Copy every row below word for word, leaving the pictures out of your answer.

═══ Supplied entries

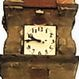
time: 9:45
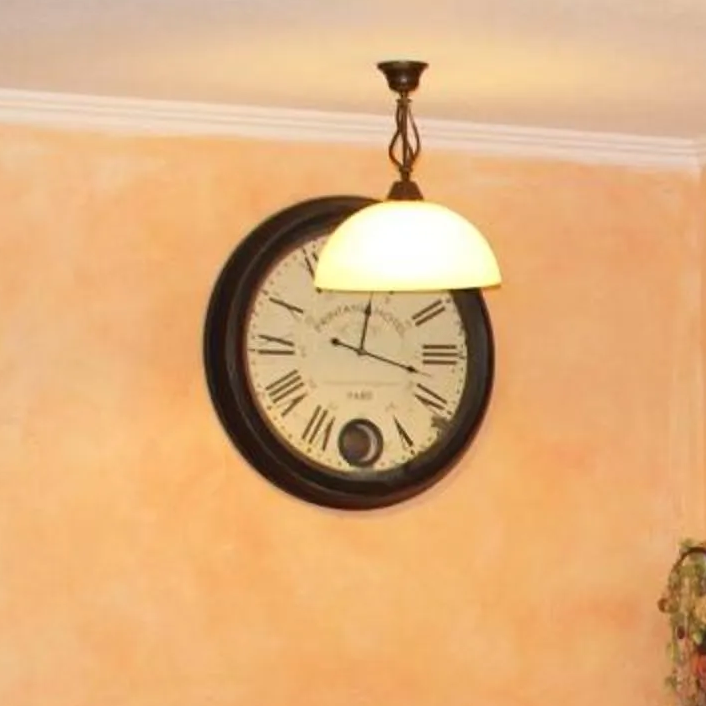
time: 12:17
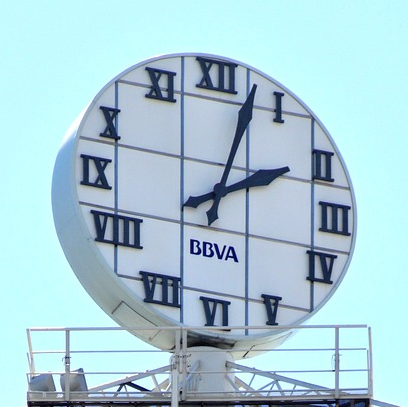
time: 2:02
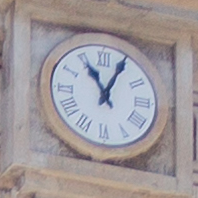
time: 11:04
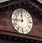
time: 11:44
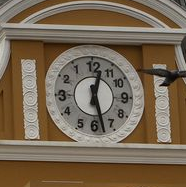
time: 12:27
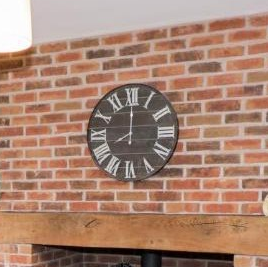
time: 8:00
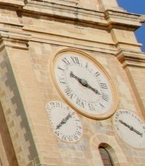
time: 10:19
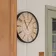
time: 11:05
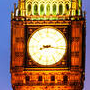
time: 8:16
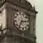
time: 7:15
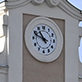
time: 10:48
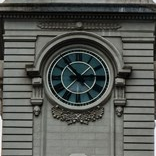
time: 2:53
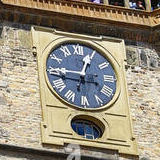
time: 12:46
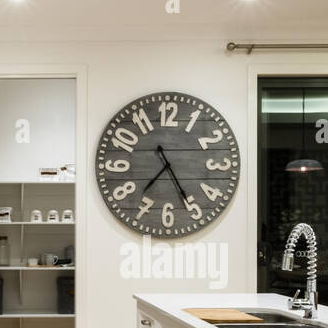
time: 7:25
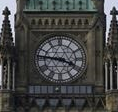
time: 3:46
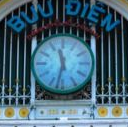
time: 11:32
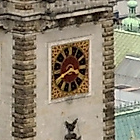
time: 3:40
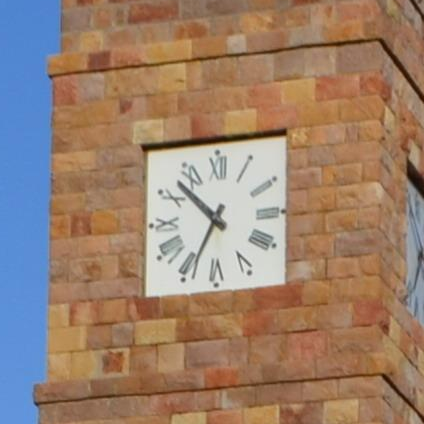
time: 10:34
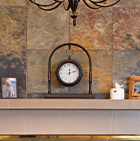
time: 12:12
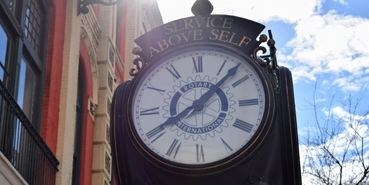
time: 8:07
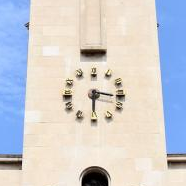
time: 6:16
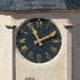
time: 11:10
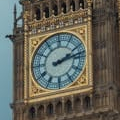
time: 2:12
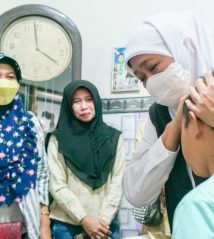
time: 3:58
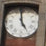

══════

(The solution):
time: 9:45
time: 12:17
time: 2:02
time: 11:04
time: 11:44
time: 12:27
time: 8:00
time: 10:19
time: 11:05
time: 8:16
time: 7:15
time: 10:48
time: 2:53
time: 12:46
time: 7:25
time: 3:46
time: 11:32
time: 3:40
time: 10:34
time: 12:12
time: 8:07
time: 6:16
time: 11:10
time: 2:12
time: 3:58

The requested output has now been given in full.